*TASK TO COMPLETE:*
Gather from the listing below each line that includes the word "pixels", and copy it.

*SOURCE DATA:*
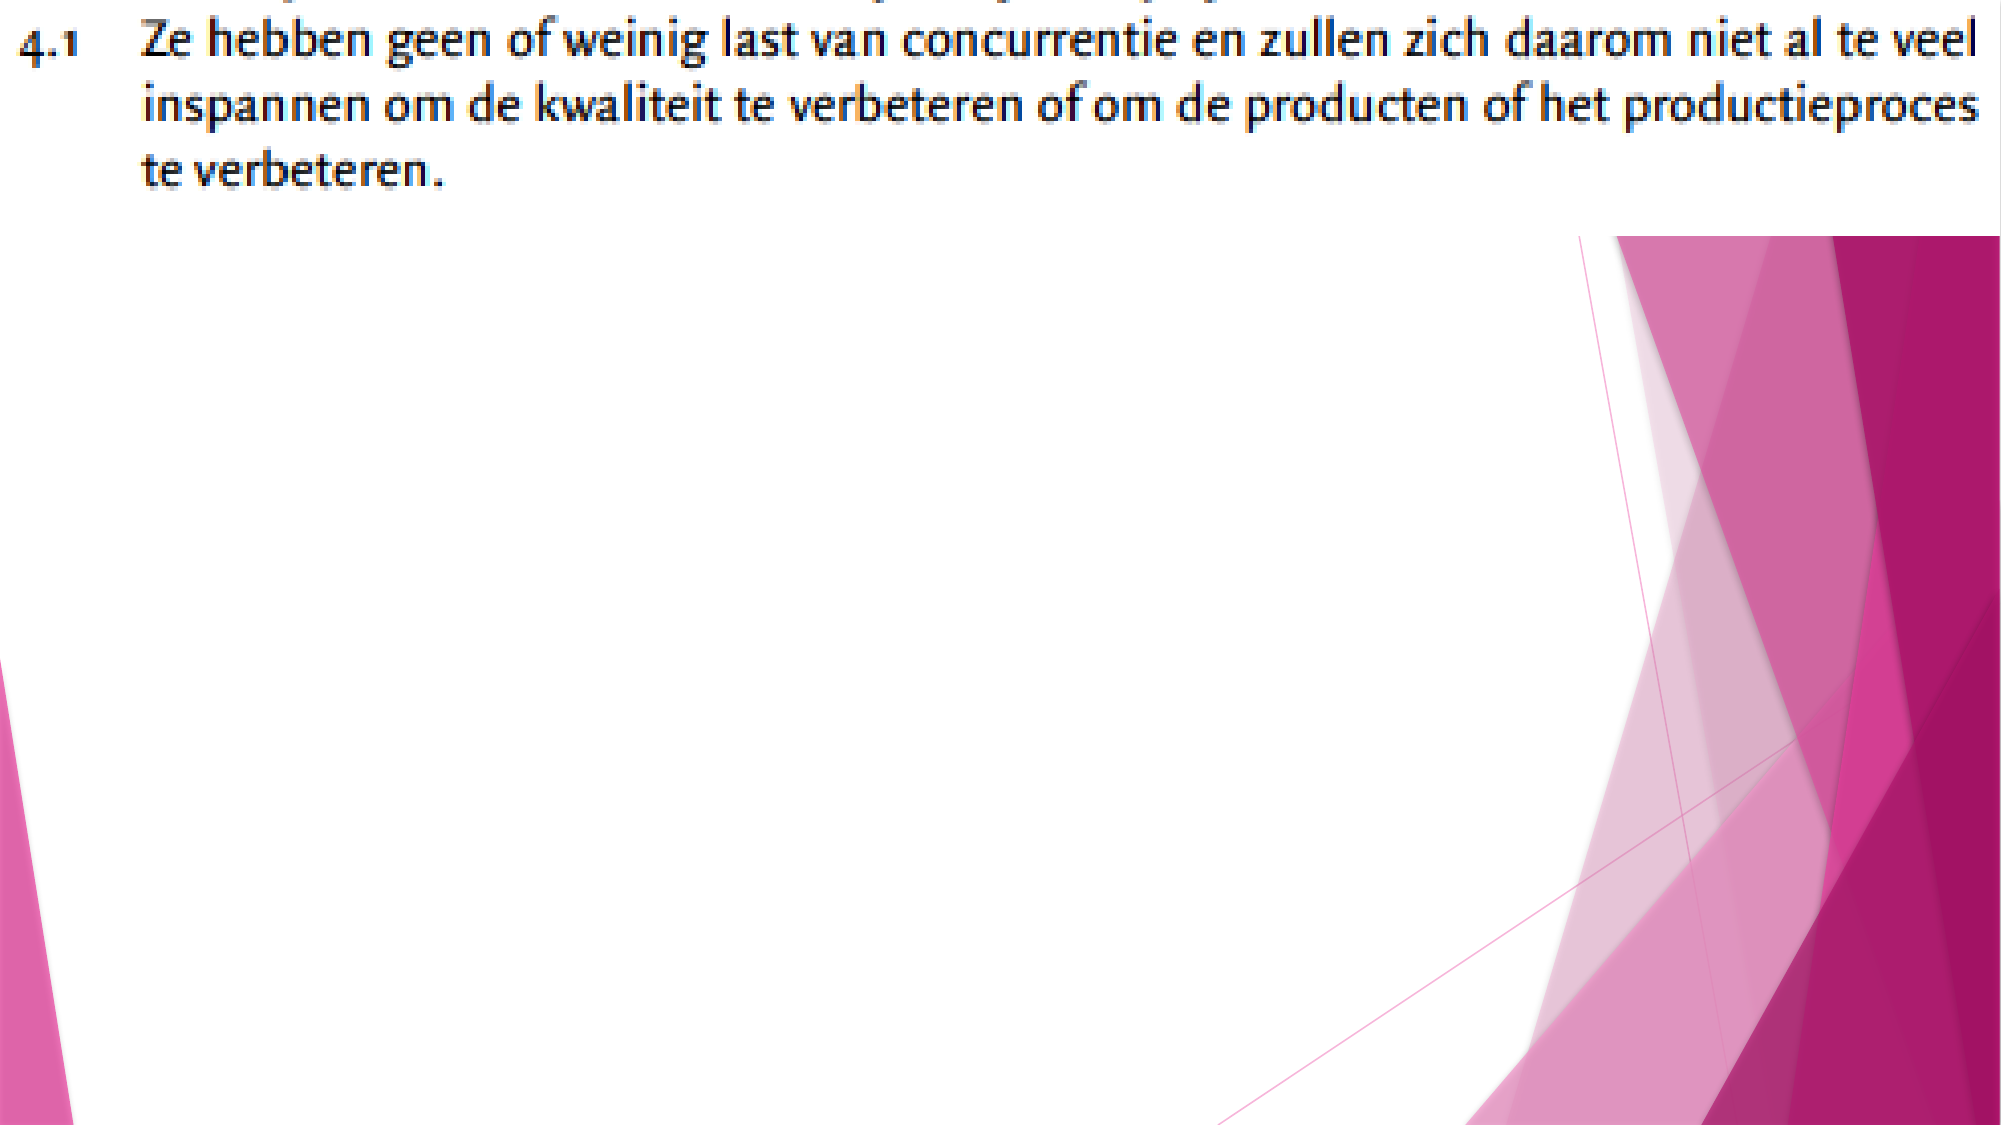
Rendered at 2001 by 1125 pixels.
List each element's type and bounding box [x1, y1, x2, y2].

picture [0, 0, 2000, 236]
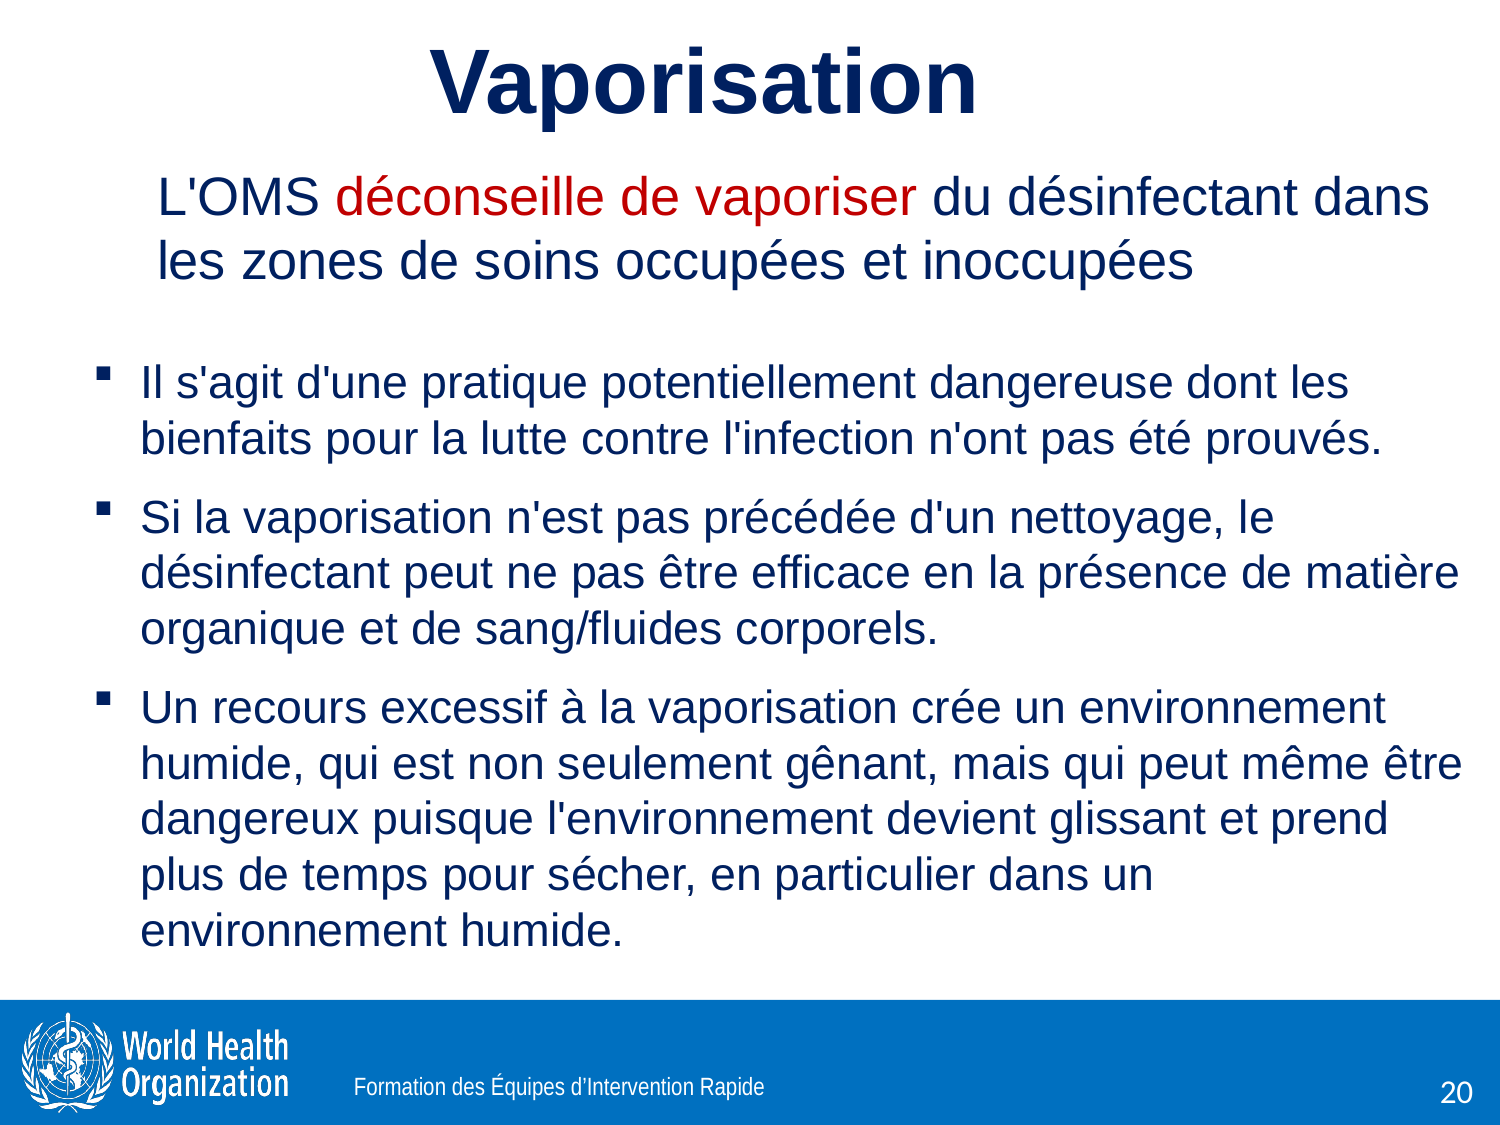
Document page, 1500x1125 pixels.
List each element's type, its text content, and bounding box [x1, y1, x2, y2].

list L'OMS déconseille de vaporiser du désinfectant dans les zones de soins occupées et inoccupées Il s'agit d'une pratique potentiellement dangereuse dont les bienfaits pour la lutte contre l'infection n'ont pas été prouvés. Si la vaporisation n'est pas précédée d'un nettoyage, le désinfectant peut ne pas être efficace en la présence de matière organique et de sang/fluides corporels. Un recours excessif à la vaporisation crée un environnement humide, qui est non seulement gênant, mais qui peut même être dangereux puisque l'environnement devient glissant et prend plus de temps pour sécher, en particulier dans un environnement humide. [17, 160, 1471, 970]
title Vaporisation [29, 19, 1380, 135]
picture [21, 1012, 288, 1113]
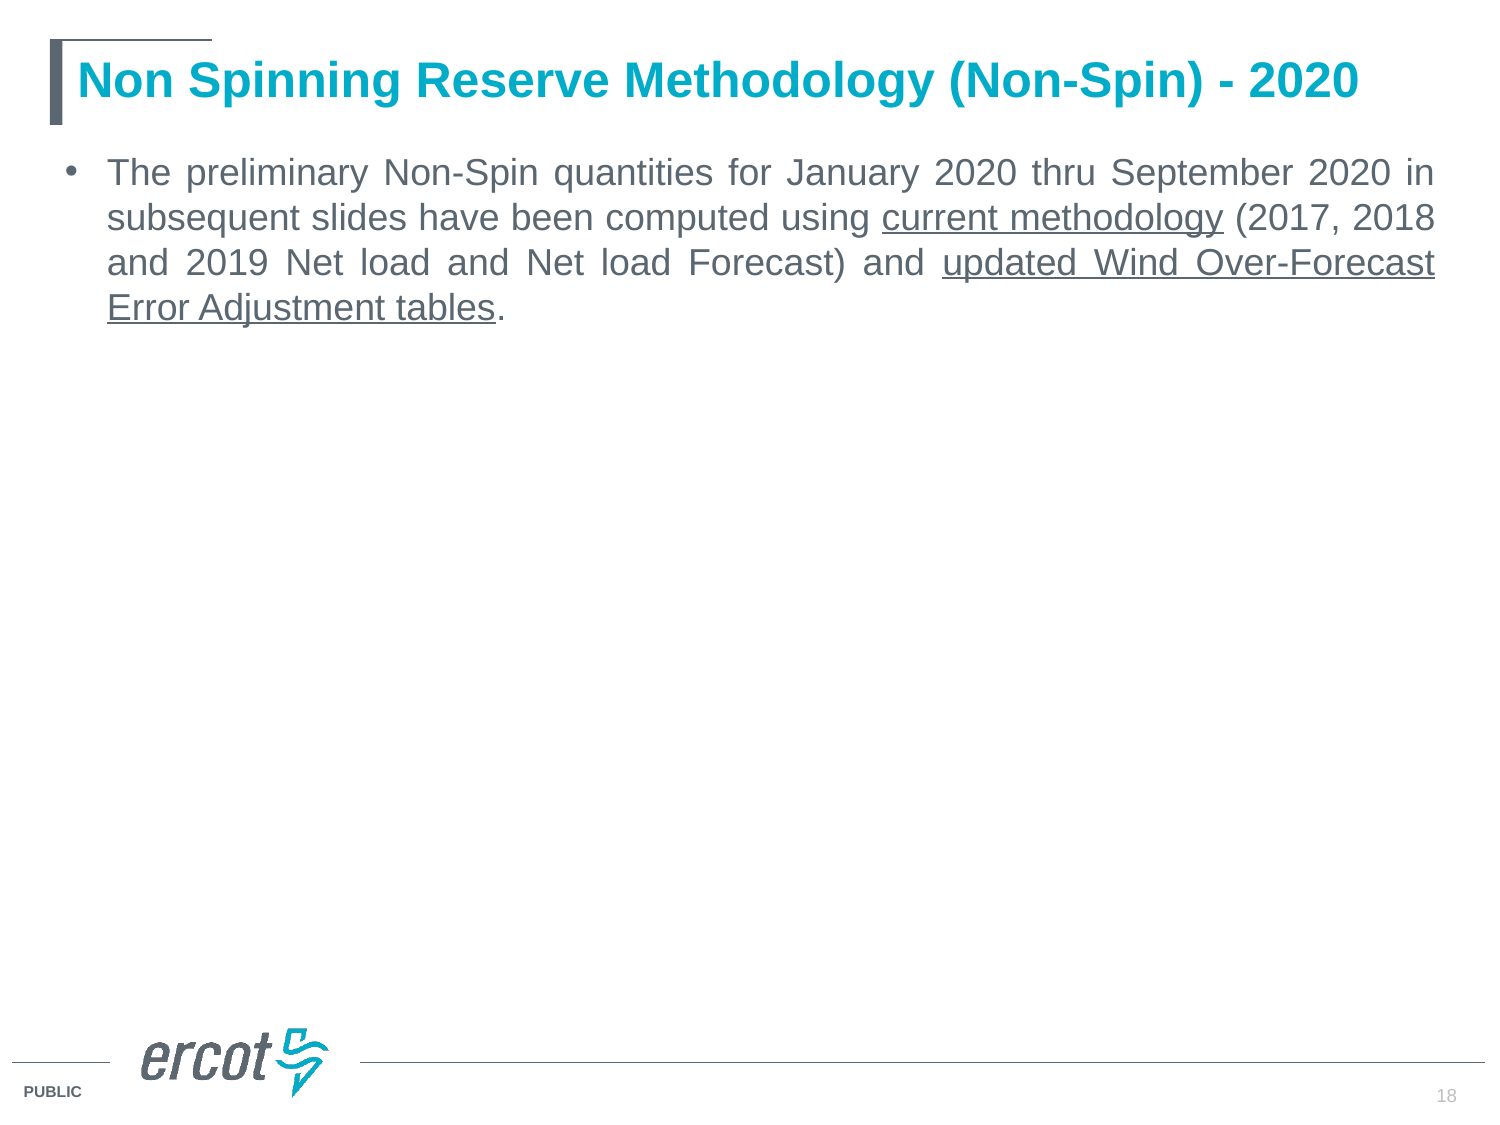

*RESPONSE BOX:*
Rendered at 2001 by 1125 pixels.
Document page, 1500x1125 pixels.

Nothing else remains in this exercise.